Deutsche Bundesanleihen zur Wochenmitte mit leichten Kursgewinnen

Deutsche Bundesanleihen zur Wochenmitte mit leichten Kursgewinnen

Deutsche Bundesanleihen haben zur Wochenmitte im Kurs leichte Zugewinne verzeichnet. Der richtungweisende Euro-Bund-Future stieg im ruhigen Vormittagshandel um 0,06 Prozent auf 132,60 Punkte. Die Rendite zehnjähriger Bundesanleihen gab im Gegenzug auf 2,41 Prozent nach.

Einen Tag vor der Zinsentscheidung der Europäischen Zentralbank dürfte das Marktgeschehen weiterhin in relativ ruhigen Bahnen verlaufen, so Analyst Christian Arnold von der DZ Bank. Besondere Aufmerksamkeit könnte den am Nachmittag erwarteten US-Industrieproduktionsdaten zukommen, die auf Hinweise zur Stärke oder Schwäche der amerikanischen Wirtschaft untersucht werden.

Parallel dazu treten zwei hochrangige Vertreter der US-Notenbank Fed, Thomas Barkin und Christopher Waller, an die Öffentlichkeit. Beide werden dem Falkenlager zugeordnet und könnten daher weniger optimistisch auf mögliche Zinssenkungen in diesem Jahr blicken als kürzlich Fed-Chef Jerome Powell. Barkin und Waller gelten als Verfechter einer straffen Geldpolitik.
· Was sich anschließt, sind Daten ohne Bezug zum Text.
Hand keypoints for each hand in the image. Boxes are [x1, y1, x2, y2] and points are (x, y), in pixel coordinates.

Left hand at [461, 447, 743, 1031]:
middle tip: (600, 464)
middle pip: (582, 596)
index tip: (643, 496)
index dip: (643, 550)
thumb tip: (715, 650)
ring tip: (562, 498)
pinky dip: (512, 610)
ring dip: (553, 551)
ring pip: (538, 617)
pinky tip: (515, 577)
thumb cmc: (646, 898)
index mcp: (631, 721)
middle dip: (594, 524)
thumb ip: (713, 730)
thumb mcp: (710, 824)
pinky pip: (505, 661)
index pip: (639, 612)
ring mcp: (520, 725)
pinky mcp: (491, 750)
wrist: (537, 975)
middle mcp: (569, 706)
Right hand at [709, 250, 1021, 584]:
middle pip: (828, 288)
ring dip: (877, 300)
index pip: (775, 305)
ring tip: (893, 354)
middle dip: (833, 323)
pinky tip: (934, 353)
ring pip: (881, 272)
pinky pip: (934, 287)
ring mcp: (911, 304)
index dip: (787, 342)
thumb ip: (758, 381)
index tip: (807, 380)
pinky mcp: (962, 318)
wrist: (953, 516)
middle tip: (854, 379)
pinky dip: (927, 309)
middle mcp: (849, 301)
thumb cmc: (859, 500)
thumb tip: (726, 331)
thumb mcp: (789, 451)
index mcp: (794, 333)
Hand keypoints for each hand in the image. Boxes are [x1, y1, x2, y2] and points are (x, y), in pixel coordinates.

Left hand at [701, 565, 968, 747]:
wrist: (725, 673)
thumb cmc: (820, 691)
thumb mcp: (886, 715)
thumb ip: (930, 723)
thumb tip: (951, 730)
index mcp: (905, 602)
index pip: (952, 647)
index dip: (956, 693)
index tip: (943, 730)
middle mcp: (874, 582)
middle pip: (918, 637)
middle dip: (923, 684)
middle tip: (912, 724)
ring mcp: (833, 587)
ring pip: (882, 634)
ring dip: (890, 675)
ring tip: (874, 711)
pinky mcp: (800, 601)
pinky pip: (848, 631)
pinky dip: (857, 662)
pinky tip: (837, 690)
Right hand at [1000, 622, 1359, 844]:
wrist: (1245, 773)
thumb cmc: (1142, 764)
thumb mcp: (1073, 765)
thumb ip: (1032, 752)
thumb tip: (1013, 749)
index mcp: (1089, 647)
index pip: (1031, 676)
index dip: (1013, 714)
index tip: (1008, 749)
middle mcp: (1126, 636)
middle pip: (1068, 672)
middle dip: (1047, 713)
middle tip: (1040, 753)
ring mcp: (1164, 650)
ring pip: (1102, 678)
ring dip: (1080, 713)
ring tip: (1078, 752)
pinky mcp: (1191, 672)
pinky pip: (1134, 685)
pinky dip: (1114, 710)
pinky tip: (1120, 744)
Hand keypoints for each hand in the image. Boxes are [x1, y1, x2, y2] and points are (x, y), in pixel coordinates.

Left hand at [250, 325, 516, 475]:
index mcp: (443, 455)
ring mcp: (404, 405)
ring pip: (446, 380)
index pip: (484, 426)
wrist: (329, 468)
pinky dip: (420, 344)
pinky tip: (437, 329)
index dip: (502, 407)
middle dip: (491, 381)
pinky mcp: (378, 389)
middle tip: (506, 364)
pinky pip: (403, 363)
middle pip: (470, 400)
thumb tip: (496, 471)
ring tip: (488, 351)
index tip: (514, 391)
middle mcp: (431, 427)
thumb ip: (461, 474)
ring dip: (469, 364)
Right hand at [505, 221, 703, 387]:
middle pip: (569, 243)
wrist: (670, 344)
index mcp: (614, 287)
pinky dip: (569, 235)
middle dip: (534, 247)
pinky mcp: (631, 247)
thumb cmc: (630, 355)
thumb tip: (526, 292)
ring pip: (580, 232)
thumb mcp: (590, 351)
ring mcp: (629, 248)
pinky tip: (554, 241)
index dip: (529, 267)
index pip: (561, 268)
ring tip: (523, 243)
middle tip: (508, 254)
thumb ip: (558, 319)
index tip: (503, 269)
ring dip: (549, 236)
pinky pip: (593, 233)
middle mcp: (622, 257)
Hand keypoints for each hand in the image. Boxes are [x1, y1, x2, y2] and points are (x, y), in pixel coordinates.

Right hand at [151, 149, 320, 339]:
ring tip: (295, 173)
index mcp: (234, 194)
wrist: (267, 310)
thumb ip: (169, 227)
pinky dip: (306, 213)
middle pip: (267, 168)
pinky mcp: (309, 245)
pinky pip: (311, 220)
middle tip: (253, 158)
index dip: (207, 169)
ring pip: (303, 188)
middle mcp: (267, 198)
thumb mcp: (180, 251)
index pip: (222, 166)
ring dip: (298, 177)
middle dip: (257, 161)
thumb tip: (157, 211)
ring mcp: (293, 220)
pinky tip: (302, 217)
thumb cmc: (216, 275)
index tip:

In Großbritannien hingegen legten die Renditen etwas zu, nachdem die Juni-Inflation im Jahresvergleich überraschend konstant bei 2,0 Prozent blieb. Die Kerninflation, die schwankungsanfällige Energie- und Lebensmittelpreise ausklammert, verharrte ebenfalls bei 3,5 Prozent. Diese Entwicklungen deuten auf eine hartnäckige Inflationslage hin, sodass Beobachter annehmen, die Bank of England werde den Leitzins am 1. August zunächst unverändert lassen. Dies spiegelt sich auch in den jüngsten Kursgewinnen des britischen Pfund gegenüber dem US-Dollar wider.